Pantau - Kementerian Energi dan Sumber Daya Mineral (ESDM) menyatakan bahwa rencana strategis Direktorat Jenderal Minyak dan Gas Bumi (renstra migas) dapat dijadikan dasar dalam penyusunan Rencana Umum Penyediaan Minyak dan Gas (RUPMG).
Direktur Jenderal Minyak dan Gas Bumi Kementerian ESDM, Laode Sulaeman, menjelaskan bahwa renstra migas bisa diterjemahkan lebih detail ke dalam RUPMG.
"Bisa dari situ (renstra) sebenarnya. Cuma dari situ ditarik, dibikin lebih detail lagi," ungkapnya.
Usulan Rencana Umum Jadi Payung Hukum Investasi
Pernyataan Laode merespons usulan dari Direktur Utama PT Pertamina (Persero), Simon Aloysius Mantiri, mengenai pentingnya penyusunan Rencana Umum Minyak dan Gas Bumi Nasional (RUMGN) dan RUPMG agar diatur dalam Rancangan Undang-Undang Minyak dan Gas Bumi (RUU Migas).

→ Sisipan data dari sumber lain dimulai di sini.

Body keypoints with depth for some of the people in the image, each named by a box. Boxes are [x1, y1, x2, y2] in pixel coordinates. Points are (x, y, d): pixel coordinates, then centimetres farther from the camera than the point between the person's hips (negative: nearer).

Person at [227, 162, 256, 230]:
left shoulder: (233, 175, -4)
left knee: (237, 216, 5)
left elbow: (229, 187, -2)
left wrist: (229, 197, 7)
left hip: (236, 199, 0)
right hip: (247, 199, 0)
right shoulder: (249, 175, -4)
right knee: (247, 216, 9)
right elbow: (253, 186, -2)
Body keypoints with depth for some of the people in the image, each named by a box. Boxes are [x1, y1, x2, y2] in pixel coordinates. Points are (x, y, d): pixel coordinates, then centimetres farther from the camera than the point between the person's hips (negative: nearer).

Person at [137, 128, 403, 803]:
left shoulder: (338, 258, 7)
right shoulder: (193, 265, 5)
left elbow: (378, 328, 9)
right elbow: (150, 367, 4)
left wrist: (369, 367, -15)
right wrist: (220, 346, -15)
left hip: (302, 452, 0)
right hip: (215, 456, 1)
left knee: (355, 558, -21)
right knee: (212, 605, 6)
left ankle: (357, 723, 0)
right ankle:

Simon menyampaikan bahwa RUMGN dan RUPMG dibutuhkan untuk menjadi payung hukum investasi migas.
Ia menekankan pentingnya dokumen tersebut karena dapat mengacu pada target kebijakan energi nasional serta rencana umum energi nasional.

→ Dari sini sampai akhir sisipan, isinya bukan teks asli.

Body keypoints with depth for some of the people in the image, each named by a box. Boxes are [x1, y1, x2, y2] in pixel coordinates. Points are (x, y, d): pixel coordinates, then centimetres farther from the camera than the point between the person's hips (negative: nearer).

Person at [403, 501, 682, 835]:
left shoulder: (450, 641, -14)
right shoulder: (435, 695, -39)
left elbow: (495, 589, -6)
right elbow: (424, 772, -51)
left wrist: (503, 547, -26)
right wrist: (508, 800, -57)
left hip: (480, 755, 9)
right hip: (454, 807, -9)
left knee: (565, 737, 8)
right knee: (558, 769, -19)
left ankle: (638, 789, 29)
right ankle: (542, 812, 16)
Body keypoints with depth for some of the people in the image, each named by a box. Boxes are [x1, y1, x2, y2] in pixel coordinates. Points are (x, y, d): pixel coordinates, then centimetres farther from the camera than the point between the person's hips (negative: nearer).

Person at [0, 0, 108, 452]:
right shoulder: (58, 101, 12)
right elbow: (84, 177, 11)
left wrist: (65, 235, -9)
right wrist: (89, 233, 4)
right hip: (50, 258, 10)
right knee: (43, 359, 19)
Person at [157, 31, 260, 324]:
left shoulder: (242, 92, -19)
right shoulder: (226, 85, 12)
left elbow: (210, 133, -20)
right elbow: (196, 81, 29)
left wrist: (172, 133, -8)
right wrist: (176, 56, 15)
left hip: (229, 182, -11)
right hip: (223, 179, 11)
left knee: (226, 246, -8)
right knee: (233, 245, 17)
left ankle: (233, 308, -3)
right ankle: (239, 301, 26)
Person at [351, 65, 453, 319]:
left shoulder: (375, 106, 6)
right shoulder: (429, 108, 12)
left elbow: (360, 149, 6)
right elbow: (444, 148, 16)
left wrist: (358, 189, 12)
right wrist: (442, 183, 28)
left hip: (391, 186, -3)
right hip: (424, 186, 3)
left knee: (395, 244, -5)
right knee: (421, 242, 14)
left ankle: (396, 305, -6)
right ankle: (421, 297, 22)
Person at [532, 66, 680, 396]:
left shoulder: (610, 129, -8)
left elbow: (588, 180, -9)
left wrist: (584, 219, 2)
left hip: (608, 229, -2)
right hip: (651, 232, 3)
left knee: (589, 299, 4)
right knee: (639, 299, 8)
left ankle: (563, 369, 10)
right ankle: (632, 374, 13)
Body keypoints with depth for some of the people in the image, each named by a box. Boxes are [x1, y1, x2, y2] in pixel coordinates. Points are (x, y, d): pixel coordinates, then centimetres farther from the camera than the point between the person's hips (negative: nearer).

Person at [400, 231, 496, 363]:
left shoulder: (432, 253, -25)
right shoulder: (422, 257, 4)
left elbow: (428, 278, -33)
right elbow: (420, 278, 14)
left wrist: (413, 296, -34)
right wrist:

Sebagai pembanding, Simon merujuk pada Rencana Usaha Penyediaan Tenaga Listrik (RUPTL) yang telah digunakan oleh PLN sebagai pedoman dalam perencanaan kelistrikan nasional.

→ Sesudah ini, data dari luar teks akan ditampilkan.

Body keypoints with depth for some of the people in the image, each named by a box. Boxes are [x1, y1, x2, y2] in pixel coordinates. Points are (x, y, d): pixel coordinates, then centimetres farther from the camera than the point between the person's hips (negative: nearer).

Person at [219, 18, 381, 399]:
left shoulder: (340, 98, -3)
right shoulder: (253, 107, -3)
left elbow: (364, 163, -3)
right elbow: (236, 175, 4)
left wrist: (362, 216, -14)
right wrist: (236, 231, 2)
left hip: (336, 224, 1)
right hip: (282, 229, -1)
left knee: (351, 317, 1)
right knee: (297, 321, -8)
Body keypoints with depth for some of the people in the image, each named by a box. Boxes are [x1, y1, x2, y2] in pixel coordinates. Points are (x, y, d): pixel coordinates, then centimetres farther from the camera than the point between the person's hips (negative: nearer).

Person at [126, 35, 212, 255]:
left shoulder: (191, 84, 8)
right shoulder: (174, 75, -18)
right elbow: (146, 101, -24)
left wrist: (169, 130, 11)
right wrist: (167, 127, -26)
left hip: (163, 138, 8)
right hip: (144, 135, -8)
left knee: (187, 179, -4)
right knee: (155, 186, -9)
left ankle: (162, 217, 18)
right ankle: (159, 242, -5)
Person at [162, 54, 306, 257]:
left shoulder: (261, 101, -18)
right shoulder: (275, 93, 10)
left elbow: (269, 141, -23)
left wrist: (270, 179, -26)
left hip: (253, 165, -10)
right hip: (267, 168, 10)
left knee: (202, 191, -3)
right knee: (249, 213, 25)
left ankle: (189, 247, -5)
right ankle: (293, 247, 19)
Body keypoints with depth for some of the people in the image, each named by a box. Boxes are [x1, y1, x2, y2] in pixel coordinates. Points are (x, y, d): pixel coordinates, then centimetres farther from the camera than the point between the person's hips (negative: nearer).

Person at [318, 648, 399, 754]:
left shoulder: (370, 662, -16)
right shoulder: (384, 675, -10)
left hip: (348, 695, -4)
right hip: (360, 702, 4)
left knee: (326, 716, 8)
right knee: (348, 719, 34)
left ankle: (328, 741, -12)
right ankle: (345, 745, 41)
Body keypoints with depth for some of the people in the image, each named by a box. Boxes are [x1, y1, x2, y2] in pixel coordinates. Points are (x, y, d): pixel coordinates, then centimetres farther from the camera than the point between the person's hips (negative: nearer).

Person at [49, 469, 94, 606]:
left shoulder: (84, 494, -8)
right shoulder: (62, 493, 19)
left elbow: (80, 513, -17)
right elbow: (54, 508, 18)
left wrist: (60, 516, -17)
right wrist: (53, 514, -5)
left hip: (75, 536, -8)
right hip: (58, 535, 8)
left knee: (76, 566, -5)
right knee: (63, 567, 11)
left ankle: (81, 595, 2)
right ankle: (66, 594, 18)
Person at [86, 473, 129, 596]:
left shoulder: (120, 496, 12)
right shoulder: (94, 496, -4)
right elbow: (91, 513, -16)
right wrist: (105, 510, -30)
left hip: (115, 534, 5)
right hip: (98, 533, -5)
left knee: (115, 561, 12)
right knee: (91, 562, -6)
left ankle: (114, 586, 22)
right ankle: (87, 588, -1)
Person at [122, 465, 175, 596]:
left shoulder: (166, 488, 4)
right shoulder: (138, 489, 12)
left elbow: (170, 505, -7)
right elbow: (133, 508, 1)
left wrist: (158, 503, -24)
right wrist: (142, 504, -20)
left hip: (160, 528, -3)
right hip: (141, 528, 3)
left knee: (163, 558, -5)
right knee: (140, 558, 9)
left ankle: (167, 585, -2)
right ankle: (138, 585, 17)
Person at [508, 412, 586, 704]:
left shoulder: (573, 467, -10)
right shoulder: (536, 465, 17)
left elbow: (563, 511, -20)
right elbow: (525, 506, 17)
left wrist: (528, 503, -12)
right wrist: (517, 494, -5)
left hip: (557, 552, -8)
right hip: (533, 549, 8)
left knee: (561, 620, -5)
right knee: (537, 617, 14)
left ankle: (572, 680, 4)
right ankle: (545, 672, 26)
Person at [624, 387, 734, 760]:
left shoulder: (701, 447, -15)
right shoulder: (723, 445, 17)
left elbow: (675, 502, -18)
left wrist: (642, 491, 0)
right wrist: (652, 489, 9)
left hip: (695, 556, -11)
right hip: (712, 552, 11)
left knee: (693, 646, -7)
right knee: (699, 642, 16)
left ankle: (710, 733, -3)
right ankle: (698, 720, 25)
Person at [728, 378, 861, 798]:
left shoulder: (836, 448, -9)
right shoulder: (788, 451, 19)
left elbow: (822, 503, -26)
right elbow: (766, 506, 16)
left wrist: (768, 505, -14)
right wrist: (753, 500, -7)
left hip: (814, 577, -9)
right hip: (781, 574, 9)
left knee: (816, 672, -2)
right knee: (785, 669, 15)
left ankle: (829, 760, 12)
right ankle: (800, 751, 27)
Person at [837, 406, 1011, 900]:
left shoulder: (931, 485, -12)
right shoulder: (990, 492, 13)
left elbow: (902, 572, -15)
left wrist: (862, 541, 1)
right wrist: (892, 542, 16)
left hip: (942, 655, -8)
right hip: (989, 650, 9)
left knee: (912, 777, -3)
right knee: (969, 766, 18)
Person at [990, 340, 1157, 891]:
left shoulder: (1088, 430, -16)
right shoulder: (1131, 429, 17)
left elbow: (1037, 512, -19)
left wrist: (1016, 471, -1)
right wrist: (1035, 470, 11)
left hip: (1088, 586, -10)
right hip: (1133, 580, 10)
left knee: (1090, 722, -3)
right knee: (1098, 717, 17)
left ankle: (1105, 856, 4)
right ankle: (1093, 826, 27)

Pentingnya Dokumen Perencanaan Umum
Berdasarkan pengalamannya, Laode mengakui bahwa dokumen seperti RUPTL sangat penting dalam perencanaan penyediaan energi secara keseluruhan.
"Saya belum bicara soal RUPMG ya. Tapi, kalau pengalaman saya dengan RUPTL, memang itu penting untuk menetapkan rencana yang real," ia mengungkapkan.
Menurut Laode, rencana umum perlu disusun untuk setiap periode waktu tertentu agar arah kebijakan lebih terstruktur.
Meski diakui bahwa rencana tersebut dapat mengalami revisi di tengah jalan, namun ia menegaskan pentingnya memiliki dokumen dasar terlebih dahulu.
"Memang rencana itu setiap tahun kadang ada revisi, tetapi yang penting ada dulu," ucap Laode.
RUU Migas Masih Dibahas DPR
Usulan untuk memasukkan RUMGN dan RUPMG ke dalam RUU Migas disampaikan oleh Simon dalam forum bersama Komisi XII DPR RI.
Komisi XII DPR saat itu tengah meminta masukan dari Pertamina dalam rangka revisi Undang-Undang Nomor 22 Tahun 2001 tentang Minyak dan Gas Bumi.
Revisi dilakukan setelah Mahkamah Konstitusi membatalkan beberapa pasal dalam UU tersebut melalui Putusan Nomor 36/PUU-X/2012.
Dalam putusannya, Mahkamah menyatakan bahwa sejumlah ketentuan dalam UU Migas bertentangan dengan UUD 1945, khususnya Pasal 33 tentang penguasaan negara atas sumber daya alam untuk kemakmuran rakyat.